[Task prompt] Would you write out all of the data exactly as it appears below?

[Supplied material]

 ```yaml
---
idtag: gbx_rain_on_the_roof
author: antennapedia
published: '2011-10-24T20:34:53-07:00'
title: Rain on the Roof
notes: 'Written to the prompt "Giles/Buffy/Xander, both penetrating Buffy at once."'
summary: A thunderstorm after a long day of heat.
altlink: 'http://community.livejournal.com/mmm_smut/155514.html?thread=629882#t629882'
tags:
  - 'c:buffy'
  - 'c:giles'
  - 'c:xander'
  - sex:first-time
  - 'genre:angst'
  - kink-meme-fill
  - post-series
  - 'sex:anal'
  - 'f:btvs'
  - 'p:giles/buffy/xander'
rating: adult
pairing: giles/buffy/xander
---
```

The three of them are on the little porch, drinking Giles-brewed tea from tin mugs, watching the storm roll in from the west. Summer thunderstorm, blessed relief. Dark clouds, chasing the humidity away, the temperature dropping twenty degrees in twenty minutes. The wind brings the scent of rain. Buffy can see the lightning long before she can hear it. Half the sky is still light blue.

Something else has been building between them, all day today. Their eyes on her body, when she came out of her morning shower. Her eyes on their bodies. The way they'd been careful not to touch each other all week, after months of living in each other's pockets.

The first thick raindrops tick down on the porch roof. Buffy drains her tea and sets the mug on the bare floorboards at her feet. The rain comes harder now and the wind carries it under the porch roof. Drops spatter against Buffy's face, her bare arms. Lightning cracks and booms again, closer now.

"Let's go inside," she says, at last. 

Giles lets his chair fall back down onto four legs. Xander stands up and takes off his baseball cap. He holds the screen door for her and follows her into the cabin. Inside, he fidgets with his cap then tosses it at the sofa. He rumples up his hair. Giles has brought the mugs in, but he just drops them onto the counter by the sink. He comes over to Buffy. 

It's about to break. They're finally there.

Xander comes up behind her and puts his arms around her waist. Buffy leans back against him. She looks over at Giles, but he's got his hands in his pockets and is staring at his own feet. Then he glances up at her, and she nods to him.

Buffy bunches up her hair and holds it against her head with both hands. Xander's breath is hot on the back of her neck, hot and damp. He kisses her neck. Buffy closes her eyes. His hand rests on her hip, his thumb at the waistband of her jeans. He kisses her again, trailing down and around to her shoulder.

[Worked solution]
 ```yaml
---
idtag: gbx_rain_on_the_roof
author: antennapedia
published: '2011-10-24T20:34:53-07:00'
title: Rain on the Roof
notes: 'Written to the prompt "Giles/Buffy/Xander, both penetrating Buffy at once."'
summary: A thunderstorm after a long day of heat.
altlink: 'http://community.livejournal.com/mmm_smut/155514.html?thread=629882#t629882'
tags:
  - 'c:buffy'
  - 'c:giles'
  - 'c:xander'
  - sex:first-time
  - 'genre:angst'
  - kink-meme-fill
  - post-series
  - 'sex:anal'
  - 'f:btvs'
  - 'p:giles/buffy/xander'
rating: adult
pairing: giles/buffy/xander
---
```

The three of them are on the little porch, drinking Giles-brewed tea from tin mugs, watching the storm roll in from the west. Summer thunderstorm, blessed relief. Dark clouds, chasing the humidity away, the temperature dropping twenty degrees in twenty minutes. The wind brings the scent of rain. Buffy can see the lightning long before she can hear it. Half the sky is still light blue.

Something else has been building between them, all day today. Their eyes on her body, when she came out of her morning shower. Her eyes on their bodies. The way they'd been careful not to touch each other all week, after months of living in each other's pockets.

The first thick raindrops tick down on the porch roof. Buffy drains her tea and sets the mug on the bare floorboards at her feet. The rain comes harder now and the wind carries it under the porch roof. Drops spatter against Buffy's face, her bare arms. Lightning cracks and booms again, closer now.

"Let's go inside," she says, at last. 

Giles lets his chair fall back down onto four legs. Xander stands up and takes off his baseball cap. He holds the screen door for her and follows her into the cabin. Inside, he fidgets with his cap then tosses it at the sofa. He rumples up his hair. Giles has brought the mugs in, but he just drops them onto the counter by the sink. He comes over to Buffy. 

It's about to break. They're finally there.

Xander comes up behind her and puts his arms around her waist. Buffy leans back against him. She looks over at Giles, but he's got his hands in his pockets and is staring at his own feet. Then he glances up at her, and she nods to him.

Buffy bunches up her hair and holds it against her head with both hands. Xander's breath is hot on the back of her neck, hot and damp. He kisses her neck. Buffy closes her eyes. His hand rests on her hip, his thumb at the waistband of her jeans. He kisses her again, trailing down and around to her shoulder.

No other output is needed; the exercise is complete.